The beauty of this tasty potato salad is its simplicity, textures and zesty yogurt dill flavours. This is a low-fat version of cold potato salad

Ingredients

  • 1 lb (450 gm) nugget potatoes, with skin (preferably organic)
  • 1 cup (250 mL) diced organic carrots
  • 1 cup (250 mL) frozen or fresh organic pea
  • 1 gluten-free dill pickle diced
  • 2 Tbsp (30 mL) cup extra virgin olive oil
  • 2 Tbsp (30 mL) fresh lemon juice
  • ¼ cup (60 mL) full fat plain organic Greek yogurt
  • ¼ cup (60 mL) chopped organic fresh dill
  • 1 tsp (5 mL) gluten-free mustard
  • Sea salt and gluten-free, ground black pepper to taste
  • Instructions

  • Place potatoes in a large pot of water with a pinch of salt.

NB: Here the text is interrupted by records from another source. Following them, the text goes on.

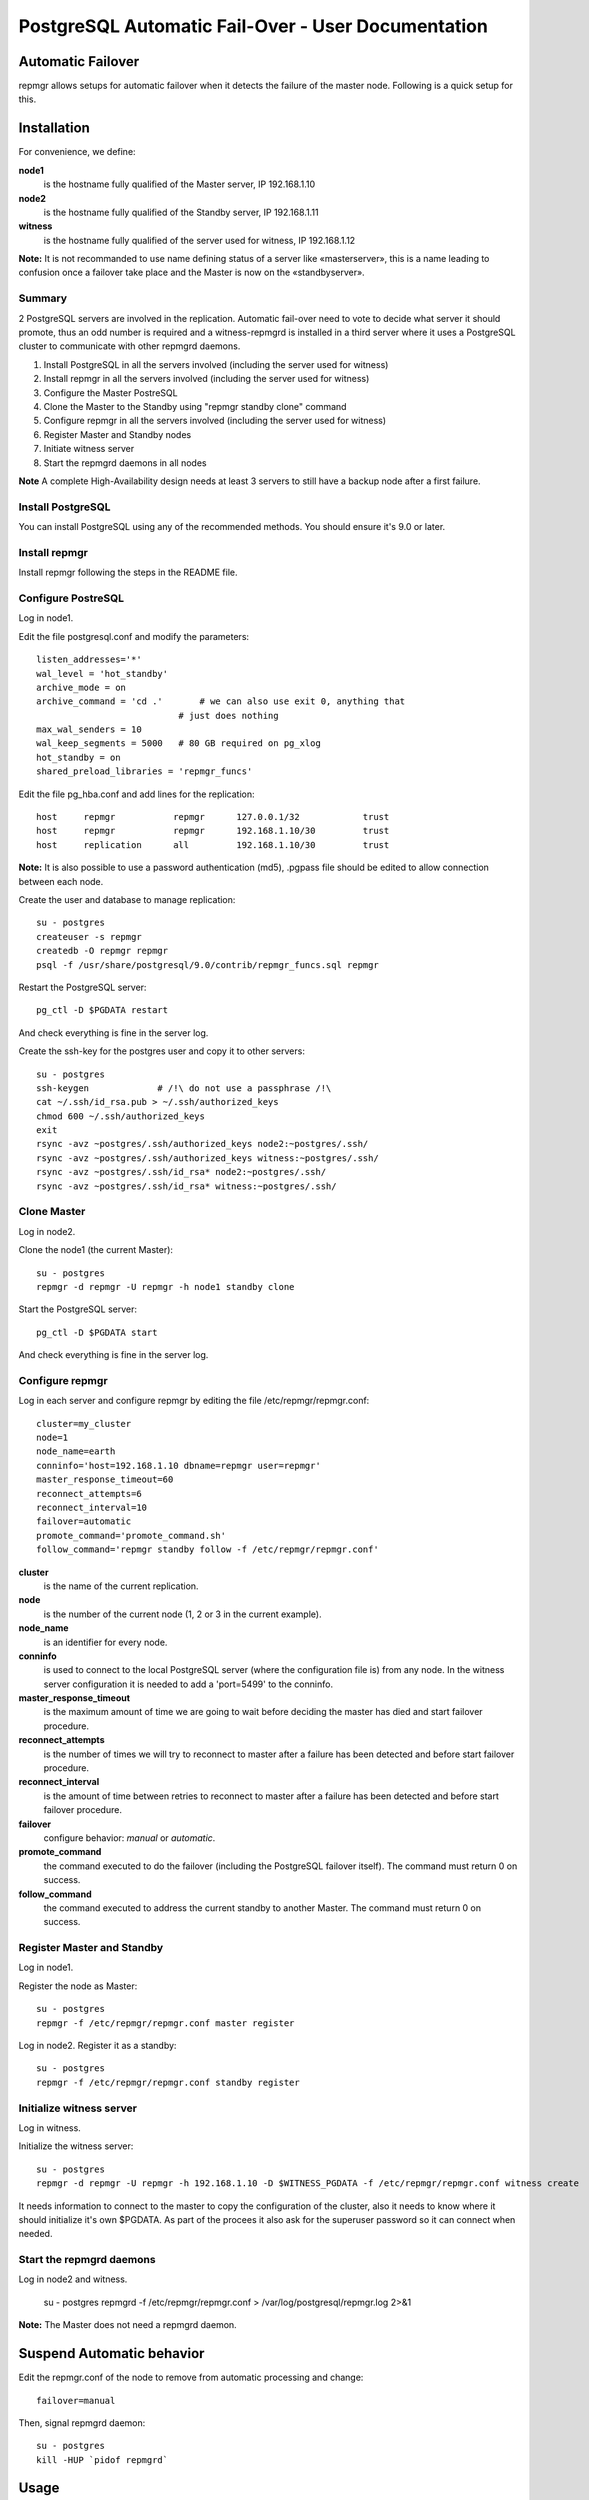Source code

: =====================================================
 PostgreSQL Automatic Fail-Over - User Documentation
=====================================================

Automatic Failover
==================

repmgr allows setups for automatic failover when it detects the failure of the master node.
Following is a quick setup for this.

Installation
============

For convenience, we define:

**node1**
    is the hostname fully qualified of the Master server, IP 192.168.1.10
**node2**
    is the hostname fully qualified of the Standby server, IP 192.168.1.11
**witness**
    is the hostname fully qualified of the server used for witness, IP 192.168.1.12

**Note:** It is not recommanded to use name defining status of a server like «masterserver»,
this is a name leading to confusion once a failover take place and the Master is
now on the «standbyserver».

Summary
-------

2 PostgreSQL servers are involved in the replication.  Automatic fail-over need
to vote to decide what server it should promote, thus an odd number is required
and a witness-repmgrd is installed in a third server where it uses a PostgreSQL
cluster to communicate with other repmgrd daemons.

1. Install PostgreSQL in all the servers involved (including the server used for
   witness)

2. Install repmgr in all the servers involved (including the server used for witness)

3. Configure the Master PostreSQL

4. Clone the Master to the Standby using "repmgr standby clone" command

5. Configure repmgr in all the servers involved (including the server used for witness)

6. Register Master and Standby nodes

7. Initiate witness server

8. Start the repmgrd daemons in all nodes

**Note** A complete High-Availability design needs at least 3 servers to still have
a backup node after a first failure.

Install PostgreSQL
------------------

You can install PostgreSQL using any of the recommended methods. You should ensure
it's 9.0 or later.

Install repmgr
--------------

Install repmgr following the steps in the README file.

Configure PostreSQL
-------------------

Log in node1.

Edit the file postgresql.conf and modify the parameters::

  listen_addresses='*'
  wal_level = 'hot_standby'
  archive_mode = on
  archive_command = 'cd .'	 # we can also use exit 0, anything that
                             # just does nothing
  max_wal_senders = 10
  wal_keep_segments = 5000   # 80 GB required on pg_xlog
  hot_standby = on
  shared_preload_libraries = 'repmgr_funcs'

Edit the file pg_hba.conf and add lines for the replication::

  host     repmgr           repmgr      127.0.0.1/32            trust
  host     repmgr           repmgr      192.168.1.10/30         trust
  host     replication      all         192.168.1.10/30         trust

**Note:** It is also possible to use a password authentication (md5), .pgpass file
should be edited to allow connection between each node.

Create the user and database to manage replication::

  su - postgres
  createuser -s repmgr
  createdb -O repmgr repmgr
  psql -f /usr/share/postgresql/9.0/contrib/repmgr_funcs.sql repmgr

Restart the PostgreSQL server::

  pg_ctl -D $PGDATA restart

And check everything is fine in the server log.

Create the ssh-key for the postgres user and copy it to other servers::

  su - postgres
  ssh-keygen             # /!\ do not use a passphrase /!\
  cat ~/.ssh/id_rsa.pub > ~/.ssh/authorized_keys
  chmod 600 ~/.ssh/authorized_keys
  exit
  rsync -avz ~postgres/.ssh/authorized_keys node2:~postgres/.ssh/
  rsync -avz ~postgres/.ssh/authorized_keys witness:~postgres/.ssh/
  rsync -avz ~postgres/.ssh/id_rsa* node2:~postgres/.ssh/
  rsync -avz ~postgres/.ssh/id_rsa* witness:~postgres/.ssh/

Clone Master
------------

Log in node2.

Clone the node1 (the current Master)::

  su - postgres
  repmgr -d repmgr -U repmgr -h node1 standby clone 

Start the PostgreSQL server::

  pg_ctl -D $PGDATA start

And check everything is fine in the server log.

Configure repmgr
----------------

Log in each server and configure repmgr by editing the file
/etc/repmgr/repmgr.conf::

  cluster=my_cluster
  node=1
  node_name=earth
  conninfo='host=192.168.1.10 dbname=repmgr user=repmgr'
  master_response_timeout=60
  reconnect_attempts=6
  reconnect_interval=10
  failover=automatic
  promote_command='promote_command.sh'
  follow_command='repmgr standby follow -f /etc/repmgr/repmgr.conf'

**cluster**
    is the name of the current replication.
**node**
    is the number of the current node (1, 2 or 3 in the current example).
**node_name**
    is an identifier for every node.
**conninfo**
    is used to connect to the local PostgreSQL server (where the configuration file is) from any node. In the witness server configuration it is needed to add a 'port=5499' to the conninfo.
**master_response_timeout**
    is the maximum amount of time we are going to wait before deciding the master has died and start failover procedure.
**reconnect_attempts**
    is the number of times we will try to reconnect to master after a failure has been detected and before start failover procedure.
**reconnect_interval**
    is the amount of time between retries to reconnect to master after a failure has been detected and before start failover procedure.
**failover**
    configure behavior: *manual* or *automatic*.
**promote_command**
    the command executed to do the failover (including the PostgreSQL failover itself). The command must return 0 on success.
**follow_command**
    the command executed to address the current standby to another Master. The command must return 0 on success.

Register Master and Standby
---------------------------

Log in node1.

Register the node as Master::

  su - postgres
  repmgr -f /etc/repmgr/repmgr.conf master register

Log in node2. Register it as a standby::

  su - postgres
  repmgr -f /etc/repmgr/repmgr.conf standby register

Initialize witness server
-------------------------

Log in witness.

Initialize the witness server::

  su - postgres
  repmgr -d repmgr -U repmgr -h 192.168.1.10 -D $WITNESS_PGDATA -f /etc/repmgr/repmgr.conf witness create

It needs information to connect to the master to copy the configuration of the cluster, also it needs to know where it should initialize it's own $PGDATA.
As part of the procees it also ask for the superuser password so it can connect when needed.

Start the repmgrd daemons
-------------------------

Log in node2 and witness.

	su - postgres
	repmgrd -f /etc/repmgr/repmgr.conf > /var/log/postgresql/repmgr.log 2>&1

**Note:** The Master does not need a repmgrd daemon.


Suspend Automatic behavior
==========================

Edit the repmgr.conf of the node to remove from automatic processing and change::

	failover=manual

Then, signal repmgrd daemon::

	su - postgres
	kill -HUP `pidof repmgrd`

Usage
=====

The repmgr documentation is in the README file (how to build, options, etc.)
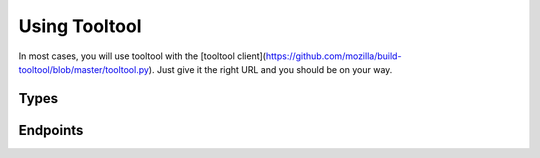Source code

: Using Tooltool
==============

In most cases, you will use tooltool with the [tooltool client](https://github.com/mozilla/build-tooltool/blob/master/tooltool.py).
Just give it the right URL and you should be on your way.

Types
-----

.. api:autotype:: File UploadBatch

Endpoints
---------

.. api:autoendpoint:: tooltool.*

.. api:endpoint:: tooltool.legacy_get
    GET /tooltool/sha512/<hash>

    :param hash: SHA512 hash of the desired file
    :response: 302 redirect to a signed URL, or 404 or 403

    This endpoint returns a 302 response with a Location header containing the URL at which the desired file can be downloaded.
    The URL may contain authentication information -- avoid logging it if possible.
    The URL may also expire a short time after it is issued, so it should be used immediately.
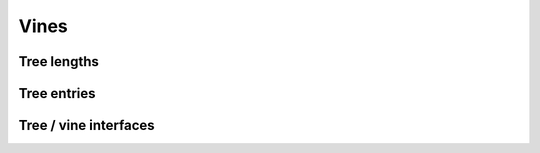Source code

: Vines
=====

Tree lengths
------------

.. function:: length(tr::Tree)

   Number of paths of the tree.

.. function:: maxLen(tr::Tree)

   Number of nodes of longest path.

.. function:: getLengths(tr::Tree)

   Length of each path.

Tree entries
------------

.. function:: getindex(tP::Tree, pathInd::Int, pathNode::Int)
              
   Get single node.

.. function:: getindex(tP::Tree, pathInd::Int)

   Get single path.

.. function:: getindex(tP::Tree, pathInds::Array{Int, 1}, pathNodes::Array{Int, 1})

   Get unique values of multiple entries. Values are sorted.

.. function:: allVals(tP::Tree)

   Get all values occuring in tree together with root node.

.. function:: allPathVals(tP::Tree)

   Get all values occuring in tree paths without root node.

Tree / vine interfaces
----------------------

.. function:: par2tree(parNot::Array{Int, 1})

   Transform single parent notation column to tree.

.. function:: par2tree(parNot::Array{Int, 2})

   Transform parent notation matrix to array of trees.

.. function:: tree2par(tP::Tree, nVars::Int)

   Transform single tree to parent notation vector.

.. function:: tree2par(tPs::Array{Tree, 1}, nVars::Int)

   Transform array of trees to parent notation matrix.
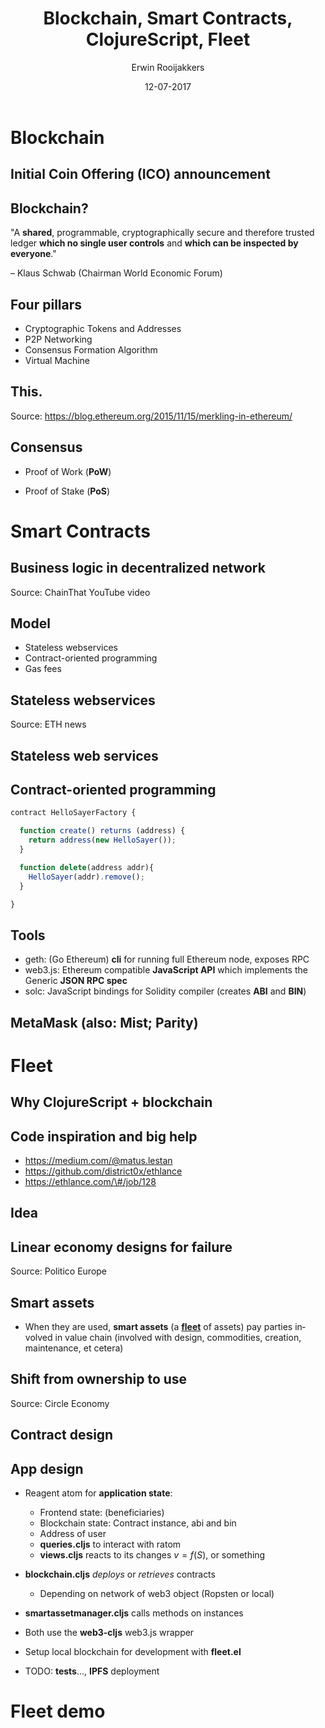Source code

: #+TITLE:        Blockchain, Smart Contracts, ClojureScript, Fleet
#+AUTHOR:       Erwin Rooijakkers
#+EMAIL:        erwinrooijakkers@gmail.com
#+DATE:         12-07-2017
#+LANGUAGE:     en
#+OPTIONS:      H:2 num:t toc:nil \n:nil ::t |:t ^:t -:t f:t *:t tex:t d:(HIDE) tags:not-in-toc <:t
#+OPTIONS:      d:nil todo:t pri:nil
#+STARTUP:      beamer
#+LATEX_HEADER: \usetheme{metropolis}
#+LATEX_HEADER: \setbeamertemplate{frame footer}{Erwin Rooijakkers}
#+LATEX_HEADER: \metroset{block=fill}

* Blockchain
# Blockchain event
# ClojureScript meetup. Let met talk about it. Then I HAVE to build it

** Initial Coin Offering (ICO) announcement

#+ATTR_LATEX: width=\textwidth
[[file:../images/ico.png]]

# White paper
** Blockchain?
#+begin_quotation
"A *shared*, programmable, cryptographically secure and therefore trusted ledger
*which no single user controls* and *which can be inspected by everyone*."

-- Klaus Schwab (Chairman World Economic Forum)
#+end_quotation

#    Some more pillars
#  - Every *node* or *miner* has whole copy
#  - No *centralized* "official" copy
#  - Data is *incorruptible*
#  - *Quality* by massive data *replication* and *computational trust*

# Useful for cutting out trusted third parties, like banks, and other institutions
# professor Egbert-Jan Sol (on a recent blockchain meetup):
# “What robots did for the work force, blockchain will do for the office force.”

** Four pillars
- Cryptographic Tokens and Addresses
- P2P Networking
- Consensus Formation Algorithm
- Virtual Machine

** This.
#+ATTR_LATEX: width=\textwidth
[[file:../images/merkle.jpg]]

Source: https://blog.ethereum.org/2015/11/15/merkling-in-ethereum/

# Bitcoin state: transactions of Bitcoin
# Ethereum state: transactions of Ether, STATE OF VM

** Consensus
- Proof of Work (*PoW*)
# the current difficulty in the Bitcoin network requires
#   miners to try quadrillions of times before finding a nonce that fits.
#   (because *hashing* can provide vastly different outputs on minor changes)
# Bitcoin energy as Ireland
- Proof of Stake (*PoS*)
# mining is done by stakeholders in the ecosystem who
#  have the strongest incentives to be good stewards of the system. (E.g., by
#  setting coins aside for a longer period as stake.)

* Smart Contracts

** Business logic in decentralized network
# Smart contracts put *business logic* in a *decentralized network*

#+ATTR_LATEX: width=\textwidth
[[file:../images/smartcontract.jpg]]

Source: ChainThat YouTube video

** Model
# Wanted to make a Rich Hickey joke related to OO, but it is not.
- Stateless webservices
- Contract-oriented programming
- Gas fees

** Stateless webservices

#+ATTR_LATEX: width=\textwidth
[[file:../images/smartcontracteth.png]]

Source: ETH news

# 1,5 million euro for a GB in March, lower gas price

** Stateless web services

#+ATTR_LATEX: width=\textwidth
[[file:../images/awslambda.png]]

# Correct: stateless web services

# IP -> address
# http request -> transaction
# security call-by-call
# Microservices Architectures

# Slow: waiting for blocks
# Pay gas

** Contract-oriented programming

#+begin_src javascript
contract HelloSayerFactory {

  function create() returns (address) {
    return address(new HelloSayer());
  }

  function delete(address addr){
    HelloSayer(addr).remove();
  }

}
#+end_src

** Tools
- geth: (Go Ethereum) *cli* for running full Ethereum node, exposes RPC
- web3.js: Ethereum compatible *JavaScript API* which implements the Generic *JSON RPC spec*
- solc: JavaScript bindings for Solidity compiler (creates *ABI* and *BIN*)

** MetaMask (also: Mist; Parity)

#+ATTR_LATEX: width=\textwidth
[[file:../images/metamask.png]]

# - *Prompt user* when having to sign

* Fleet
** Why ClojureScript + blockchain

#+ATTR_LATEX: width=\textwidth
[[file:../images/godmode.jpg]]

** Code inspiration and big help
- https://medium.com/@matus.lestan
- https://github.com/district0x/ethlance
- https://ethlance.com/\#/job/128

[[file:../images/madvas.png]]
** Idea

#+ATTR_LATEX: width=\textwidth
[[file:../images/circular.png]]


#  Elisa Achterberg (Circle Economy and Sustainable Finance Lab) /et al./
# I hope this is roughly what she meant

** Linear economy designs for failure

#+ATTR_LATEX: width=\textwidth
[[file:../images/politico.jpg]]

Source: Politico Europe

# - *Linear economy* /designs for failure/ and sells *“almost-broken” products*,
#   creating *waste*

** Smart assets

- When they are used, *smart assets* (a *_fleet_* of assets) pay parties
  involved in value chain (involved with design, commodities, creation,
  maintenance, et cetera)

** Shift from ownership to use

#+ATTR_LATEX: width=\textwidth
[[file:../images/circulareconomy.png]]

Source: Circle Economy

  # - Shift */from ownership to use/* leads to *Circular Economy*
  # - *A circular value network* in which materials and products are
  #   shared as well as risks and returns

# Always ask: who are the miners? Isn't there a trusted third party?
# *Why blockchain?* Automatic, verifiable, distributed contract, no trusted
# *third party

** Contract design
#+ATTR_LATEX: width=\textwidth
[[file:../images/fleet.png]]

** App design
- Reagent atom for *application state*:
  - Frontend state: (beneficiaries)
  - Blockchain state: Contract instance, abi and bin
  - Address of user
  - *queries.cljs* to interact with ratom
  - *views.cljs* reacts to its changes $v=f(S)$, or something

- *blockchain.cljs* /deploys/ or /retrieves/ contracts
  - Depending on network of web3 object (Ropsten or local)
- *smart\textunderscore{}asset\textunderscore{}manager.cljs* calls methods on instances
- Both use the *web3-cljs* web3.js wrapper

- Setup local blockchain for development with *fleet.el*
- TODO: *tests*..., *IPFS* deployment

* Fleet demo

# Local dev
# Connected to Testnet

# Structure
# Dev stuff: fleet-start, root, and web3
# db
# The actual contract
# Creation of ABI and BIN
# Initialization steps
# tests
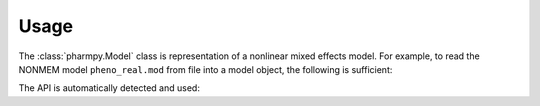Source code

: =====
Usage
=====

The :class:`pharmpy.Model` class is representation of a nonlinear mixed effects model. For example, to
read the NONMEM model ``pheno_real.mod`` from file into a model object, the following is sufficient:

.. testcode::
    :pyversion: > 3.6

    from pharmpy import Model

    path = 'tests/testdata/nonmem/pheno_real.mod'
    pheno = Model(path)

The API is automatically detected and used:

.. doctest::
    :pyversion: > 3.6

    >>> type(pheno)
    <class 'pharmpy.plugins.nonmem.model.Model'>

Bring to boil and cook for 15 minutes or until potatoes are tender. Drain the water and cool. Peel and slice to ¼ inch thick circles
  • While the potatoes are cooking, in a small pot add carrots and peas with water and cook for 10 minutes, drain and cool
  • Whisk together olive oil, lemon juice, yogurt, dill, mustard, salt and pepper
  • Place everything in a large bowl and gently toss together. Cover and refrigerate for 4 hours or overnight.